(SOURCE DOCUMENT)
Pursuant to section 134 (3) (n) of the Companies Act, 2013 & under regulation 21 of the SEBI (Listing obligations and disclosure requirements) Regulations, 2015, the company has adopted risk management policies to monitor the business. Business Risk Evaluation and Management (BRM) is an on-going process within the Organization. The Company has a robust risk management framework to identify, monitor and minimize risks as also identify business opportunities.

The objectives and scope of the Risk Management Committee broadly reviews:

- Oversight of risk management performed by the executive management;

- The BRM policy and framework formulated in line with local legal requirements and SEBI guidelines;

- Risks and evaluate treatment including initiating mitigation actions and ownership as per a pre-defined cycle;

- Defining framework for identification, assessment, monitoring, and mitigation and reporting of risks.

- Within its overall scope as aforesaid, the Company shall review risks trends, exposure, and potential impact analysis and mitigation plan.
(End SOURCE DOCUMENT)
(DATA EXTRACT)
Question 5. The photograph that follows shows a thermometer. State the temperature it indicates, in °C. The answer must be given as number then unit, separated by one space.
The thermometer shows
(End DATA EXTRACT)
(DATA EXTRACT)
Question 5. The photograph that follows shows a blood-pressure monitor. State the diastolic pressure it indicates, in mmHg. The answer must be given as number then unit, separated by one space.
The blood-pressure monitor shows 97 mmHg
(End DATA EXTRACT)
— EXERCISE SET —
1) Under which regulation of the SEBI Regulations, 2015 did the company adopt its risk management policies, according to the risk management passage?
2) Write out the risk management passage, beginning at the words "Pursuant to section" and stopping after "identify business opportunities.".
3) Write what comes next in the risk management passage, picking up after its last sentence.

— ANSWERS IN ORDER —
1) Regulation 21

2)
Pursuant to section 134 (3) (n) of the Companies Act, 2013 & under regulation 21 of the SEBI (Listing obligations and disclosure requirements) Regulations, 2015, the company has adopted risk management policies to monitor the business. Business Risk Evaluation and Management (BRM) is an on-going process within the Organization. The Company has a robust risk management framework to identify, monitor and minimize risks as also identify business opportunities.

3)
23. CONSERVATION OF ENERGY, TECHNOLOGY ABSORPTION AND FOREIGN EXCHANGE EARNINGS AND OUTGO:

INFORMATION IN ACCORDANCE WITH THE PROVISIONS OF SECTION 134 (3)(M) OF THE COMPANIES ACT, 2013 READ WITH RULE 8(3) OF THE COMPANIES RULES, 2014.

a) Conservation of Energy

The disclosure of particulars with respect to conservation of energy pursuant to Section 134 (3) (m) of the Companies Act, 2013 read with rule 8(3) of the companies (accounts) rules, 2014 are not applicable as our business is not specified in the Schedule . However, the company makes its best efforts to conserve energy in a more efficient and effective manner.

b) Technology Absorption, Adaptation and Innovation

The company has not carried out any specific research and development activities. The company uses indigenous technology for its operations. Accordingly, the information related to technology absorption, adaptation and innovation is reported to be NIL.

c) Foreign Exchange Outgo Rs. (In lakhs)

Particulars

2017 -18

2016 -17

Travelling Expenses

1.14

-

Potential Risks, Concerns and Mitigation Plan

Risk of loss of Positioning in the market place

Due to competition in the retail trade, there is a possibility that our market share from a particular place of operation or region may decline. A lot of new entrants to the retail trade suffer from lack of knowledge of customer's preference and on quality parameters and price war. Therefore, your company with its fuller penetration to rural market is well placed to participate in the rural success story of the country. In order to maintain/improve market share in the areas we operate in the light of sagging regressive demand trends, we have cautiously brought down the mark up value for our products moderately and also improved customer service through online and offline mode.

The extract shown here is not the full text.